**What to work on:** Which of the lines below include the word "Дверные"? Pull each one out.
————
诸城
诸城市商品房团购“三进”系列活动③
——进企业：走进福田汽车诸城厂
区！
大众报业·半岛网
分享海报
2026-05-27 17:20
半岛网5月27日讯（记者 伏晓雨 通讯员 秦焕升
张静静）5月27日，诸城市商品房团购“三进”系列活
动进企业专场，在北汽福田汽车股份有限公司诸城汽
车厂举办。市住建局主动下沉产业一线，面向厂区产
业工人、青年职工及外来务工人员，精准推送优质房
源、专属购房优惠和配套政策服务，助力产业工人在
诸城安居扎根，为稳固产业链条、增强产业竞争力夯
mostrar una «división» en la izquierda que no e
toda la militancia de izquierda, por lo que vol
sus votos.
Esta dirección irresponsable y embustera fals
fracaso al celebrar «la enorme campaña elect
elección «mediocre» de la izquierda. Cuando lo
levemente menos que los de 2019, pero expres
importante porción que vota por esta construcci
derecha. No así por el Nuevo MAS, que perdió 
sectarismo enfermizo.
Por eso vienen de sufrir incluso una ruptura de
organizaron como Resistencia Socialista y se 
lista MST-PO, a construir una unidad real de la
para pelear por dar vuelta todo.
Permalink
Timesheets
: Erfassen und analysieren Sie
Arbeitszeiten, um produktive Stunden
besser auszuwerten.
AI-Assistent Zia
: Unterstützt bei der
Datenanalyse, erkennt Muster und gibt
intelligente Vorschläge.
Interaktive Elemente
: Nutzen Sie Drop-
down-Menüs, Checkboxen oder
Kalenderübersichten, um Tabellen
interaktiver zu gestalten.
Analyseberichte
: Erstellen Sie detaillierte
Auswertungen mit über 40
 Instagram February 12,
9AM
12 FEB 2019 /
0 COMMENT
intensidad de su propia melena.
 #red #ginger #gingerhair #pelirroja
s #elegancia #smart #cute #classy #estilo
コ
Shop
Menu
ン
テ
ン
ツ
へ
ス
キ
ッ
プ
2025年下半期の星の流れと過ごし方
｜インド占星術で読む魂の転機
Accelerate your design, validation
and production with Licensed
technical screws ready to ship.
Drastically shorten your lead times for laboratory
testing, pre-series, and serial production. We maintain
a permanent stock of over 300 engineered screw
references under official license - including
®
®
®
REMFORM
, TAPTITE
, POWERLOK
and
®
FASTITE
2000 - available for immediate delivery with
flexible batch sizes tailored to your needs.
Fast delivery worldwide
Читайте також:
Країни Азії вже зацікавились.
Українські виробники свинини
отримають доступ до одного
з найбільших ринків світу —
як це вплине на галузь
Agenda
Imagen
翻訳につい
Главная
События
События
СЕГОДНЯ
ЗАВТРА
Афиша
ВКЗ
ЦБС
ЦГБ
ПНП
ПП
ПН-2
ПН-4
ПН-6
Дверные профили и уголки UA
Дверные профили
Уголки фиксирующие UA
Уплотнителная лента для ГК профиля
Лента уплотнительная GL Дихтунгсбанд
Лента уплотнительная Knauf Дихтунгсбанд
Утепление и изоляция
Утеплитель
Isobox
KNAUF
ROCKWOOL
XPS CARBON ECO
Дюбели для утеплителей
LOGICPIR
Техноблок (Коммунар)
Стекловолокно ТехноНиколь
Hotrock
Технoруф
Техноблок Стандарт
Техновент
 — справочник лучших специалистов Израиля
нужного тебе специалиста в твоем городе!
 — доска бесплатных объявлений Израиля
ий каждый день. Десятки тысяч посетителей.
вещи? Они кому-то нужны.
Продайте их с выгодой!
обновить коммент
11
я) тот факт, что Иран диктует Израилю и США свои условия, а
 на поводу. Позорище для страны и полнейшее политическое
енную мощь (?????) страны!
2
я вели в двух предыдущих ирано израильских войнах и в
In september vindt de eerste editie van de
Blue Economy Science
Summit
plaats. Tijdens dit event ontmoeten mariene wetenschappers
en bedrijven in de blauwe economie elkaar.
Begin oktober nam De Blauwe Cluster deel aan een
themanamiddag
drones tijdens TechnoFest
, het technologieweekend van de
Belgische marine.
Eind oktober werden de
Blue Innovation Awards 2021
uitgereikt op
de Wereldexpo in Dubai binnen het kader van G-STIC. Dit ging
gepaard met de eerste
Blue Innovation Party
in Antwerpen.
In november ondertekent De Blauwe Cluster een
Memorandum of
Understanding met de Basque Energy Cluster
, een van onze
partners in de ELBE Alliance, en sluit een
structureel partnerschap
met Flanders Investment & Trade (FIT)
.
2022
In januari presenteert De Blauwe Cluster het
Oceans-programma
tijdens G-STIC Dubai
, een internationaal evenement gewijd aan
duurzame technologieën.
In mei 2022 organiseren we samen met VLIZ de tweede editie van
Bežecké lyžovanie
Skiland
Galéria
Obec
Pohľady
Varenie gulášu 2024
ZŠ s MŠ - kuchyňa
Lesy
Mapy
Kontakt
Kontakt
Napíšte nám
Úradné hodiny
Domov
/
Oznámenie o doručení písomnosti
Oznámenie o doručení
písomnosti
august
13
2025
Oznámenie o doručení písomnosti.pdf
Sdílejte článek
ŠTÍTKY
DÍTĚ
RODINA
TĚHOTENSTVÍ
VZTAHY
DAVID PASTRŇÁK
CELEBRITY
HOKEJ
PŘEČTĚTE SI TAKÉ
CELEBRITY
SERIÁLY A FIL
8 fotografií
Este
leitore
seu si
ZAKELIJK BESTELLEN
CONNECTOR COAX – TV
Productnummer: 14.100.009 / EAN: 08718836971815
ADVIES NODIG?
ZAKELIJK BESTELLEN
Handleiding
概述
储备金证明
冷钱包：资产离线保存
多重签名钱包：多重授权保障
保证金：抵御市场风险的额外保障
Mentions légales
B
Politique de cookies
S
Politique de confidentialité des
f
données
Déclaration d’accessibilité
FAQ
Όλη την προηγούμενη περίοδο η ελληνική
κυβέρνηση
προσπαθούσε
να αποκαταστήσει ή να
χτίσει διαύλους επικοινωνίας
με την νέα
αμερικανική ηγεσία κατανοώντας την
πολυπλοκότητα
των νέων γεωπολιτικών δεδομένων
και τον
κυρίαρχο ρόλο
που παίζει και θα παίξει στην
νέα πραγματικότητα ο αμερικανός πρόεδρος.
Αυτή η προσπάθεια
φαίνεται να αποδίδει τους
————
**Result of this task:**
Дверные профили и уголки UA
Дверные профили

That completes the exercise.